Good for film, not good in RL.
posted by : Pascal Monett, 17 April 2008

Licensed to Thrill....

"Good for film, not good in RL." ..... posted by : Pascal Monett, 17 April 2008

Great for a film, and Beta in RL, which is a Virtualised Reality, Pascal.

And the Simpler Attack Vector ....posted by : Lawrence D'Oliveiro, 17 April 2008 is also Sensitive Cutting-edge AIR&dD for those into TEMPESTuous Beta Delta SIGMA Protocols for ESPecial Operands Loded with Special Access Programs.

QuITe Alien CyberIntelAIgents @ ITs Work Rest and Play although probably also just ControlLed Psychosis for White Hat Psychopaths.

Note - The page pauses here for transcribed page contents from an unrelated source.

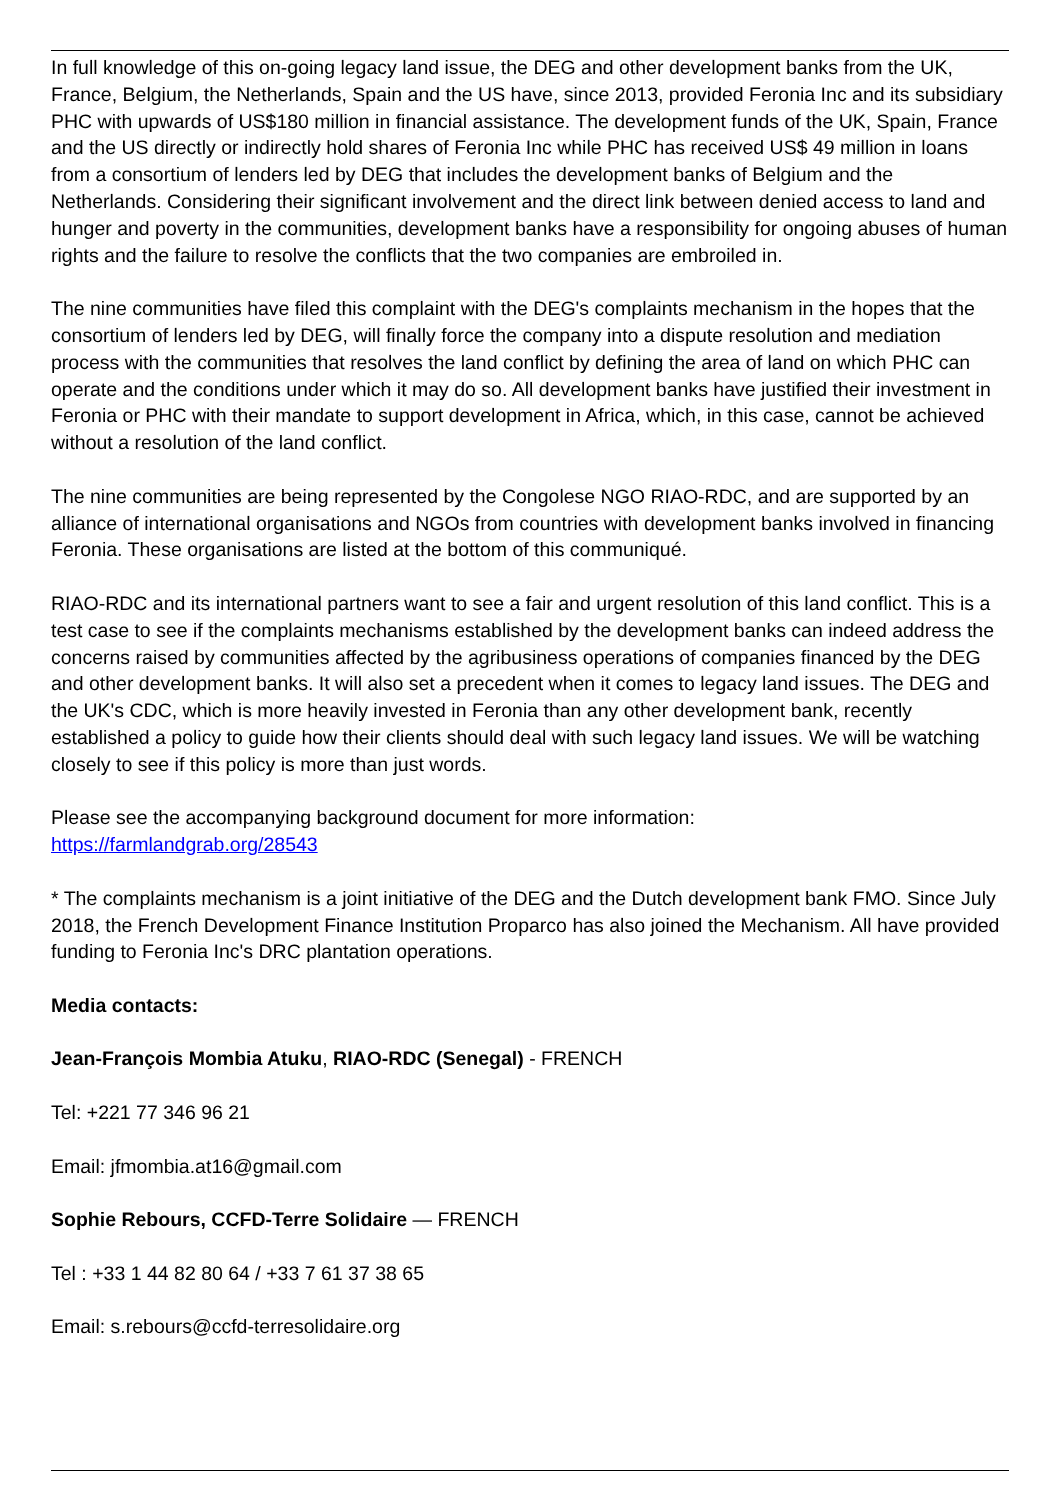In full knowledge of this on-going legacy land issue, the DEG and other development banks from the UK, France, Belgium, the Netherlands, Spain and the US have, since 2013, provided Feronia Inc and its subsidiary PHC with upwards of US$180 million in financial assistance. The development funds of the UK, Spain, France and the US directly or indirectly hold shares of Feronia Inc while PHC has received US$ 49 million in loans from a consortium of lenders led by DEG that includes the development banks of Belgium and the Netherlands. Considering their significant involvement and the direct link between denied access to land and hunger and poverty in the communities, development banks have a responsibility for ongoing abuses of human rights and the failure to resolve the conflicts that the two companies are embroiled in.
The nine communities have filed this complaint with the DEG's complaints mechanism in the hopes that the consortium of lenders led by DEG, will finally force the company into a dispute resolution and mediation process with the communities that resolves the land conflict by defining the area of land on which PHC can operate and the conditions under which it may do so. All development banks have justified their investment in Feronia or PHC with their mandate to support development in Africa, which, in this case, cannot be achieved without a resolution of the land conflict.
The nine communities are being represented by the Congolese NGO RIAO-RDC, and are supported by an alliance of international organisations and NGOs from countries with development banks involved in financing Feronia. These organisations are listed at the bottom of this communiqué.
RIAO-RDC and its international partners want to see a fair and urgent resolution of this land conflict. This is a test case to see if the complaints mechanisms established by the development banks can indeed address the concerns raised by communities affected by the agribusiness operations of companies financed by the DEG and other development banks. It will also set a precedent when it comes to legacy land issues. The DEG and the UK's CDC, which is more heavily invested in Feronia than any other development bank, recently established a policy to guide how their clients should deal with such legacy land issues. We will be watching closely to see if this policy is more than just words.
Please see the accompanying background document for more information:
https://farmlandgrab.org/28543
* The complaints mechanism is a joint initiative of the DEG and the Dutch development bank FMO. Since July 2018, the French Development Finance Institution Proparco has also joined the Mechanism. All have provided funding to Feronia Inc's DRC plantation operations.
Media contacts:
Jean-François Mombia Atuku, RIAO-RDC (Senegal) - FRENCH
Tel: +221 77 346 96 21
Email: jfmombia.at16@gmail.com
Sophie Rebours, CCFD-Terre Solidaire — FRENCH
Tel : +33 1 44 82 80 64 / +33 7 61 37 38 65
Email: s.rebours@ccfd-terresolidaire.org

Real Spooky Territory you would not Believe, given what IT does. ..... which is why it is not presently widely known, although more widely used than one would first imagine although whether under Control is quite another question.
posted by : amanfromMars, 17 April 2008

For this exploit physical access is needed

hoohoo,

To update microcode, you would need to take advantage of a software exploit in Linux in order to run your microcode updates anyway. Physical access requires no such OS vulnerability.
posted by : Sam, 19 January 2008

That's so old news

The other as-old news being, that the likes of assembley and machine code - those kinds that could whittle through without exactly even being packaged into neat headed protocol-declared packets - can be used in the same way, negating any need for physical alteration to the chips.

Next they'll be telling us all about those e-warfare nanobugs too, like those got forgotten all about as well.